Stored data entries
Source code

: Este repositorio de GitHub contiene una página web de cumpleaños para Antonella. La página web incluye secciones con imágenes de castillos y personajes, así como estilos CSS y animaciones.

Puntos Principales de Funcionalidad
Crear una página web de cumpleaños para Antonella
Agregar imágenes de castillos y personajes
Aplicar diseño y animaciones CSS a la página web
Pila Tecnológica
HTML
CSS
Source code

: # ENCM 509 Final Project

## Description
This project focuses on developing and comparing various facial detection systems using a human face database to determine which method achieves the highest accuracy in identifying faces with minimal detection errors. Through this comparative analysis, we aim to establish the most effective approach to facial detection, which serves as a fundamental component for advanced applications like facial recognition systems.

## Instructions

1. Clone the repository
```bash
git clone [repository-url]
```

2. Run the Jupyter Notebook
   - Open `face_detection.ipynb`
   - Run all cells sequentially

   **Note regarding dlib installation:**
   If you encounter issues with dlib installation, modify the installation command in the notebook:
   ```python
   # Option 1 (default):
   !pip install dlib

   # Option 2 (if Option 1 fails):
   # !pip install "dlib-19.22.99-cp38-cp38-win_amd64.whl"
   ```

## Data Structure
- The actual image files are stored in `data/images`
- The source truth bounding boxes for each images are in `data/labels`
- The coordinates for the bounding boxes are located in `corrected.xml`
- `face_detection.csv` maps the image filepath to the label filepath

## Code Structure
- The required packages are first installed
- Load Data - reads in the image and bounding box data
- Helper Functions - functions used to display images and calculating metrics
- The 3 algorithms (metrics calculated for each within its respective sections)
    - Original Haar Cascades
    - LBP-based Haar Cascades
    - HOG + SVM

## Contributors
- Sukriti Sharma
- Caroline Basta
==
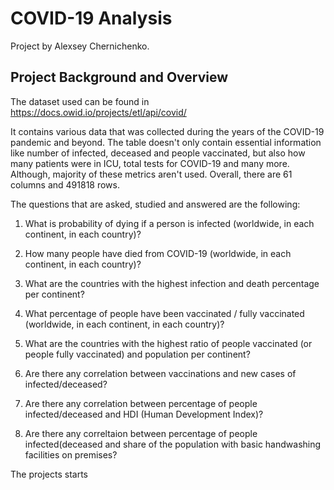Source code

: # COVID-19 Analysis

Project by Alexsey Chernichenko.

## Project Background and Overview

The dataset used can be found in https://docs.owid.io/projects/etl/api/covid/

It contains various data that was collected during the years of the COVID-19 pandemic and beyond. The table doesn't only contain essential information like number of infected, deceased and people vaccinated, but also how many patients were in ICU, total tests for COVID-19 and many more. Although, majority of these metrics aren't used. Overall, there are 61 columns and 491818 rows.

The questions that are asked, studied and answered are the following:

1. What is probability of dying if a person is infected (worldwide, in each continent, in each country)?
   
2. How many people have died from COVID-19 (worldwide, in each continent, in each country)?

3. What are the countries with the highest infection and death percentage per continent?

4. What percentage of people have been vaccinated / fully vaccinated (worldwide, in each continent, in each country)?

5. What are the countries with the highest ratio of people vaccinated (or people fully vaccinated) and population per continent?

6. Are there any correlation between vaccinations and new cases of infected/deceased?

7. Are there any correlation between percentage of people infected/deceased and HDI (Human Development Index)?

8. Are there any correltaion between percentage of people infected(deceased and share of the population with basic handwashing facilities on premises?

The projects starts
--
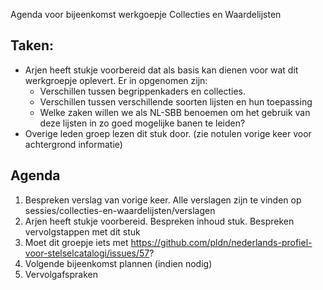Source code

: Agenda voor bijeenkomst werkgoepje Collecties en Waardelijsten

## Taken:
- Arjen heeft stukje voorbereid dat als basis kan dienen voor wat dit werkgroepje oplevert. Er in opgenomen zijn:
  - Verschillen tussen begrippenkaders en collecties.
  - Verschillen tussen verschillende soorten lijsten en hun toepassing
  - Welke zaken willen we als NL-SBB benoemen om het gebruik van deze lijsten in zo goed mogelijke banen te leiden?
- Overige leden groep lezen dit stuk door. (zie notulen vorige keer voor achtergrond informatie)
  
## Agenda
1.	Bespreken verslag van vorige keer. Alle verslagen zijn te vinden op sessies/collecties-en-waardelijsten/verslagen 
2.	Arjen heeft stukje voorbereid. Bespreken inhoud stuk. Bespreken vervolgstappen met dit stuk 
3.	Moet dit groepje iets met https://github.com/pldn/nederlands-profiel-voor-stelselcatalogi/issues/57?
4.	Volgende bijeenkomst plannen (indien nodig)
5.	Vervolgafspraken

_Work item_
Beginning at the line above that contains "2. How many", return each line exactly through the line that contains "The projects starts", and no others.

_Result below_
2. How many people have died from COVID-19 (worldwide, in each continent, in each country)?

3. What are the countries with the highest infection and death percentage per continent?

4. What percentage of people have been vaccinated / fully vaccinated (worldwide, in each continent, in each country)?

5. What are the countries with the highest ratio of people vaccinated (or people fully vaccinated) and population per continent?

6. Are there any correlation between vaccinations and new cases of infected/deceased?

7. Are there any correlation between percentage of people infected/deceased and HDI (Human Development Index)?

8. Are there any correltaion between percentage of people infected(deceased and share of the population with basic handwashing facilities on premises?

The projects starts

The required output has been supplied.